I’m working on Windows RDMA(Network Direct) with WinOF-2 driver installed. I found the write and send API is
extremely slow in multi-threads scenario using one QP, it seems there may be locks inside these APIs implementation.
latency of APIs call are roughly as belowing:
300 ns if using 1 thread
600~700ns using 2 threads
5000~5700ns using 5 threads
10~15us (microseconds) using 10 threads
Why is this ?
Can I got source codes of WinOF-2 driver somewhere ?
Thank you for posting your query on our community.
Regarding your concern for poor throughput, single QP does not provide full line rate. Our design is built for running multiple QPs in parallel thus compensating the single QP rate limit. It is a design limitation, and we don’t have any tuning for it. So, to achieve the full throughput, we would recommend testing with two QPs.
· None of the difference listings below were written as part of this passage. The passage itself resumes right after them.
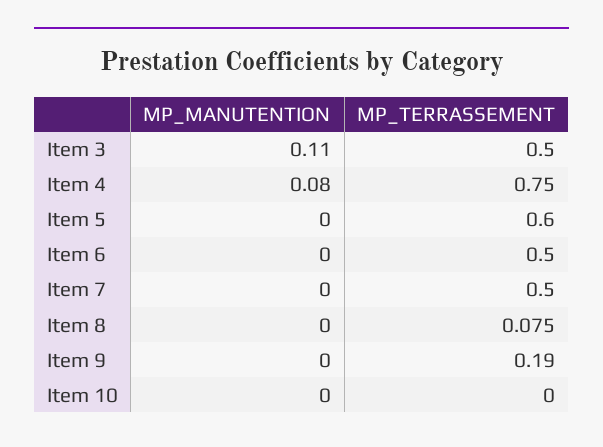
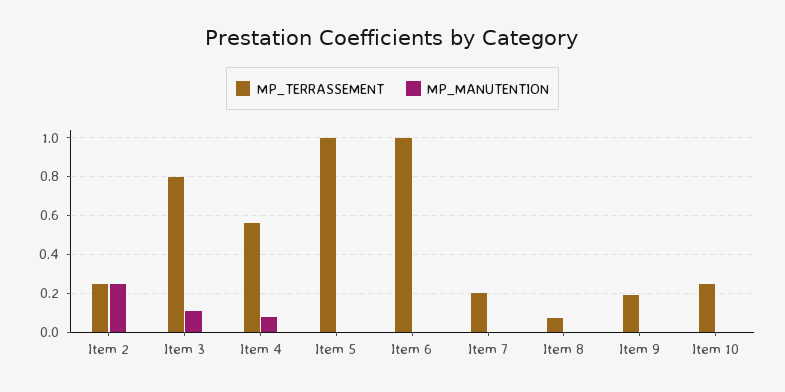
MP_TERRASSEMENT, Item 3: 0.5 -> 0.8
MP_TERRASSEMENT, Item 4: 0.75 -> 0.55
MP_TERRASSEMENT, Item 5: 0.6 -> 1
MP_TERRASSEMENT, Item 6: 0.5 -> 1
MP_TERRASSEMENT, Item 7: 0.5 -> 0.2
MP_TERRASSEMENT, Item 10: 0 -> 0.25
MP_TERRASSEMENT, Item 2: none -> 0.25
MP_MANUTENTION, Item 2: none -> 0.25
Regarding your question about WinOF-2 source code, we would like to inform you that it is not publicly available. Our engineering team cannot provide it unless there is a special justification for such a request.
If you require further assistance on this, I would suggest you to open a support case for further investigation of the issue. The support ticket can be opened by emailing "Networking-support@nvidia.com "
Please note that an active support contract would be required for the same. If you do not have a current support contract, please reach out to our Contracts team at networking-contracts@nvidia.com
Hi, does this reply means I should not use one QP in multi-threads, for Sending and Writing ?
I may not need to full line rate or achieve the full throughput, one QP is enough for my upper layer APPs, but must with multi-threads supported.
What I care is: are there some methods to optimize latency of Send or Write API in multi-threads environment, the latency of one single call seems to linearly grows along with the number of threads, which really upset me.